Leicestershire, in England’s East Midlands, is an astonishing county with a rich history to explore. Visitors can find Iron Age fortifications and splendid Regency castles, as well as medieval cathedrals and early modern halls.
Famously, the county was the secret burial place of the former King Richard III, whose body was discovered near Leicester Cathedral.
Join us on a tour of the county’s 10 best historic sites.
1. Leicester Cathedral
The original Norman church was built some 900 years ago, but most of what can be seen today was added during the Victorian age. Famously, the remains of King Richard III were reburied in Leicester Cathedral in 2015 after they were uncovered nearby on the site of the lost Greyfriars chapel.
In early 2022, major renovation works commenced on the building, with the aim of restoring and revitalising the historic structure.
2. Leicester Guildhall
This timber-framed landmark was constructed in 1390 and used as a meeting place and banquet hall for the Guild of Corpus Christi. The building has survived through many historic events. The city celebrated the defeat of the Spanish Armada in the Guildhall, while during the English Civil War it was looted by Royalist troops. Since the 17th century the building has had a multitude of different uses – as a town hall, library, court, police station and jail.
These days the old Guildhall serves as a museum detailing Leicester’s medieval history. The building also houses a wide range of musical concerts, plays, comedy performances, craft fairs and exhibitions.
3. Burrough Hill Iron Age Fort
This impressive Iron Age fort can be found on top of the 210m high Burrough Hill. The site was especially active with human activity between 100 BC and 50 AD. Following the end of the Iron Age, farm and pastoral lands took over the hill and surrounding areas.
Burrough Hill Country Park is open to the public. The site is perfect for anybody looking for scenic walks.
4. Leicester Abbey
The ruins of Leicester Abbey can be found north-east of medieval Leicester. The site was originally founded in 1138-1139 and demolished around 1538 following the Dissolution of the Monasteries by King Henry VIII. Throughout the centuries all traces of the Abbey disappeared, before excavation works in the 19th and 20th centuries revealed the plans of the principal buildings.
Today the ruins are open to the public. Visitors can also pass the ruins of Cavendish House, the old gatehouse that was turned into a mansion.

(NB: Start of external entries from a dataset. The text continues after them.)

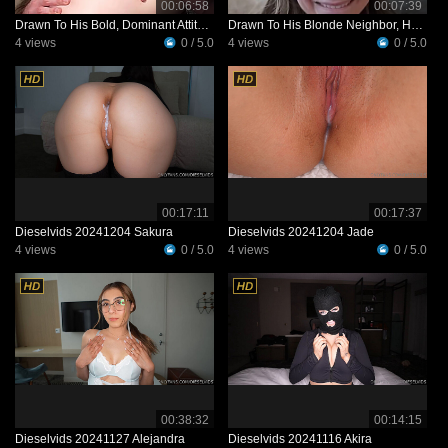
00:06:58
00:07:39
Drawn To His Bold, Dominant Attitude, She Invites Him Over To Her Place
Drawn To His Blonde Neighbor, He Tries To Win Her Over—and Realizes She’s Just As Interested
4 views
0 / 5.0
4 views
0 / 5.0
00:17:11
00:17:37
Dieselvids 20241204 Sakura
Dieselvids 20241204 Jade
4 views
0 / 5.0
4 views
0 / 5.0
00:38:32
00:14:15
Dieselvids 20241127 Alejandra
Dieselvids 20241116 Akira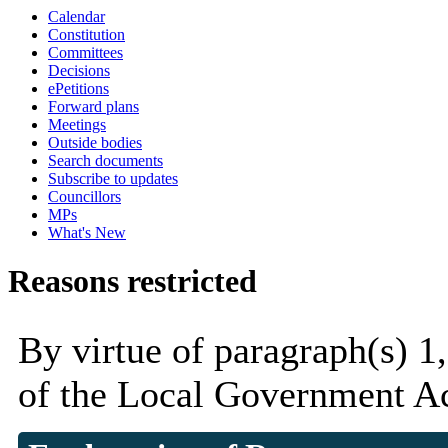
Calendar
Constitution
Committees
Decisions
ePetitions
Forward plans
Meetings
Outside bodies
Search documents
Subscribe to updates
Councillors
MPs
What's New
Reasons restricted
By virtue of paragraph(s) 1,
of the Local Government Ac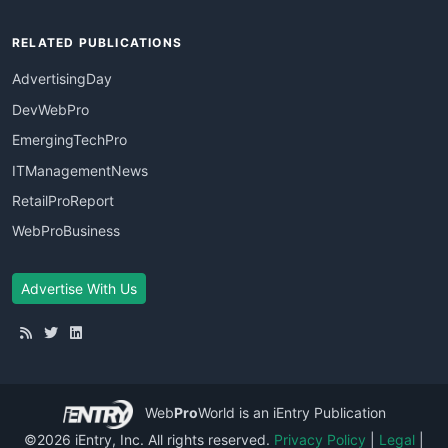
RELATED PUBLICATIONS
AdvertisingDay
DevWebPro
EmergingTechPro
ITManagementNews
RetailProReport
WebProBusiness
Advertise With Us
Web
Pro
World
is an iEntry Publication
©2026 iEntry, Inc. All rights reserved.
Privacy Policy
|
Legal
|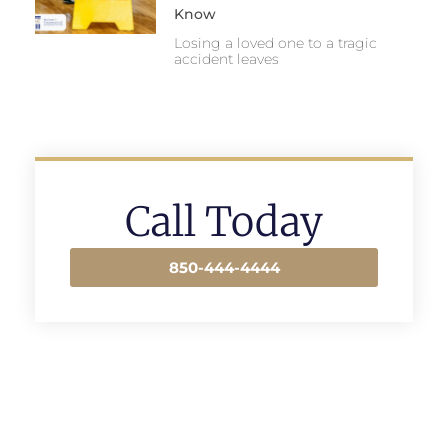
Know
Losing a loved one to a tragic
accident leaves
Call Today
850-444-4444
Prev
Next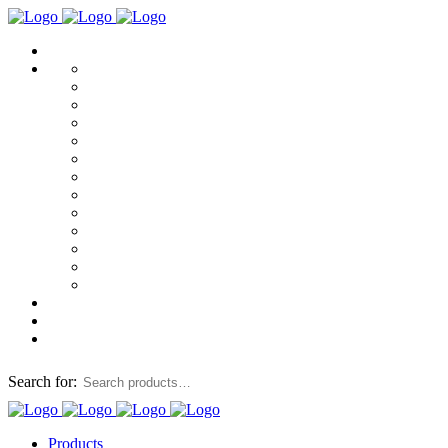
Search for:
Products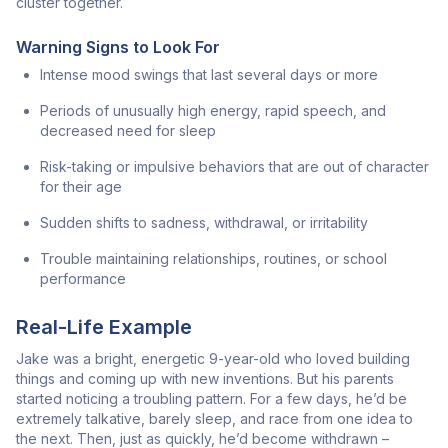
cluster together.
Warning Signs to Look For
Intense mood swings that last several days or more
Periods of unusually high energy, rapid speech, and
decreased need for sleep
Risk-taking or impulsive behaviors that are out of character
for their age
Sudden shifts to sadness, withdrawal, or irritability
Trouble maintaining relationships, routines, or school
performance
Real-Life Example
Jake was a bright, energetic 9-year-old who loved building
things and coming up with new inventions. But his parents
started noticing a troubling pattern. For a few days, he’d be
extremely talkative, barely sleep, and race from one idea to
the next. Then, just as quickly, he’d become withdrawn –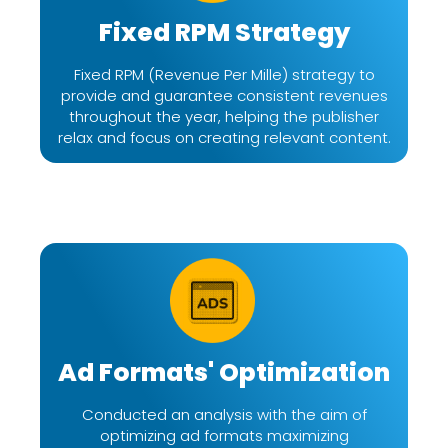
Fixed RPM Strategy
Fixed RPM (Revenue Per Mille) strategy to
provide and guarantee consistent revenues
throughout the year, helping the publisher
relax and focus on creating relevant content.
Ad Formats' Optimization
Conducted an analysis with the aim of
optimizing ad formats maximizing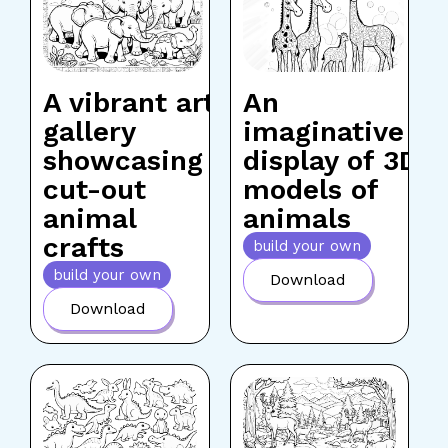
A vibrant art
An
gallery
imaginative
showcasing
display of 3D
cut-out
models of
animal
animals
crafts
build your own
build your own
Download
Download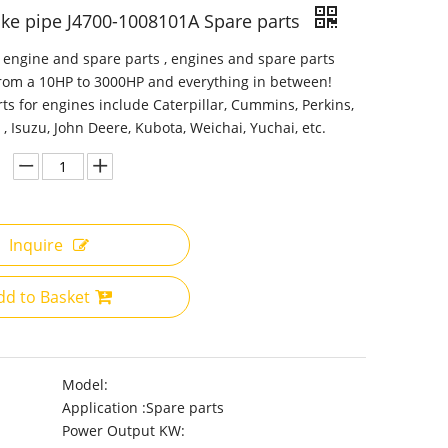
ake pipe J4700-1008101A Spare parts
 engine and spare parts , engines and spare parts
from a 10HP to 3000HP and everything in between!
ts for engines include Caterpillar, Cummins, Perkins,
 , Isuzu, John Deere, Kubota, Weichai, Yuchai, etc.
Inquire
dd to Basket
Model:
Application :
Spare parts
Power Output KW: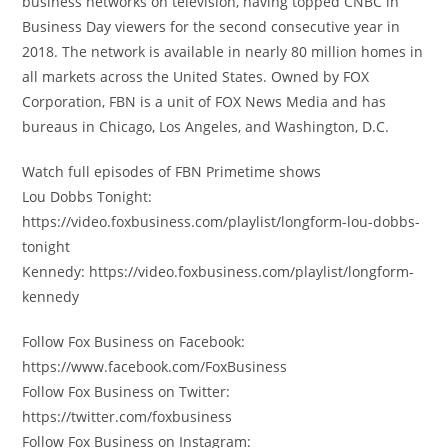
business networks on television, having topped CNBC in
Business Day viewers for the second consecutive year in
2018. The network is available in nearly 80 million homes in
all markets across the United States. Owned by FOX
Corporation, FBN is a unit of FOX News Media and has
bureaus in Chicago, Los Angeles, and Washington, D.C.
Watch full episodes of FBN Primetime shows
Lou Dobbs Tonight:
https://video.foxbusiness.com/playlist/longform-lou-dobbs-
tonight
Kennedy: https://video.foxbusiness.com/playlist/longform-
kennedy
Follow Fox Business on Facebook:
https://www.facebook.com/FoxBusiness
Follow Fox Business on Twitter:
https://twitter.com/foxbusiness
Follow Fox Business on Instagram: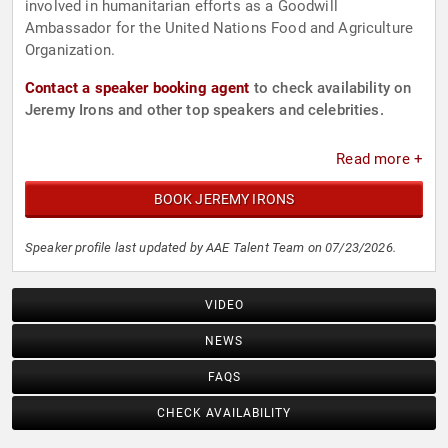
involved in humanitarian efforts as a Goodwill
Ambassador for the United Nations Food and Agriculture
Organization.
Contact a speaker booking agent
to check availability on
Jeremy Irons and other top speakers and celebrities.
Read more +
BOOK JEREMY IRONS
Speaker profile last updated by AAE Talent Team on 07/23/2026.
VIDEO
NEWS
FAQS
CHECK AVAILABILITY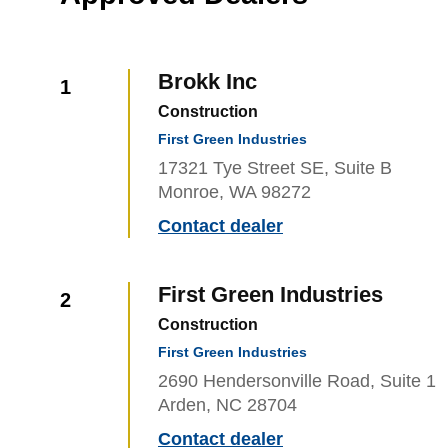
Brokk Inc
1
Construction
First Green Industries
17321 Tye Street SE, Suite B
Monroe, WA 98272
Contact dealer
First Green Industries
2
Construction
First Green Industries
2690 Hendersonville Road, Suite 1
Arden, NC 28704
Contact dealer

Originally constructed in Norman times, Ashby de la Zouch Castle was the property of the Zouch family until the end of the 14th century, when it passed through a number of hands before landing in the possession of Edward IV’s Chamberlin, William, Lord Hastings in 1462.
Today, Ashby de la Zouch Castle’s ruins are managed by English Heritage, with the site a Grade I listed building. Visitors can immerse themselves in its eminent history, from enjoying entertaining audio tours and exploring its sunken gardens to embarking on tours of its underground passageways.
6. Loughborough Carillon
The 46 meter high memorial tower was built following the end of World War One. Designed by Sir Walter Tapper, construction was completed in 1923, becoming England’s first grand carillon (musical instrument consisting of at least 23 cast bronze bells in fixed suspension).
The tower is the home of the Loughborough Carillon Tower and War Memorial Museum. Visitors can climb up the structure to look over the surrounding area from the balcony.
7. The Old Grammar School
Constructed in 1614 in Market Harborough, the Old Grammar School was originally intended for impoverished children from the town. It was constructed on stilts to allow local farmers’ wives to use the area for their weekly butter market. By the end of the 17th century the majority of attendees were children of the local nobility and gentry. The site served as an educational facility until 1892.
Rooms of the Old Grammar School can be booked for personal and professional events.
8. Grace Dieu Priory
This small Augustinian nunnery was founded in the mid 13th century near modern day Thringstone village. Like many other monasteries, Grace Dieu Priory was dismantled following King Henry VIII religious reforms in the 16th century. The site has become famous for being allegedly the home of many female ghosts dressed in either white or grey.
The ruins provide a stunning backdrop and are open to the public. Visitors can take part in one of the many guided walks around the former nunnery.
9. Belvoir Castle
The magnificent Belvoir Castle was built between 1801 to 1832. The site had been the home to three earlier fortifications, with the earliest being from Norman times (11th century). It served as the ancestral home of the Duke of Rutland, who to this day own the land and the property. It is said that Belvoir Castle is one of the finest examples of Regency architecture in the country.
The Castle together with the estate gardens are open to the public. The site is also home to a lovely tearoom and a wide range of events. Guests can stay in one of the many holiday cottages or camp outside in one of the Bell Tents provided by the estate.
10. Great Central Railway
Leicestershire is one of the only place in the world where visitors can see full size steam engines passing each other. The Great Central Railway is the only double track in the UK. The line goes from Leicester to Loughborough and back.
The Great Central Railway is a perfect place the relive the excitement of the steam era with trains running every weekend of the year.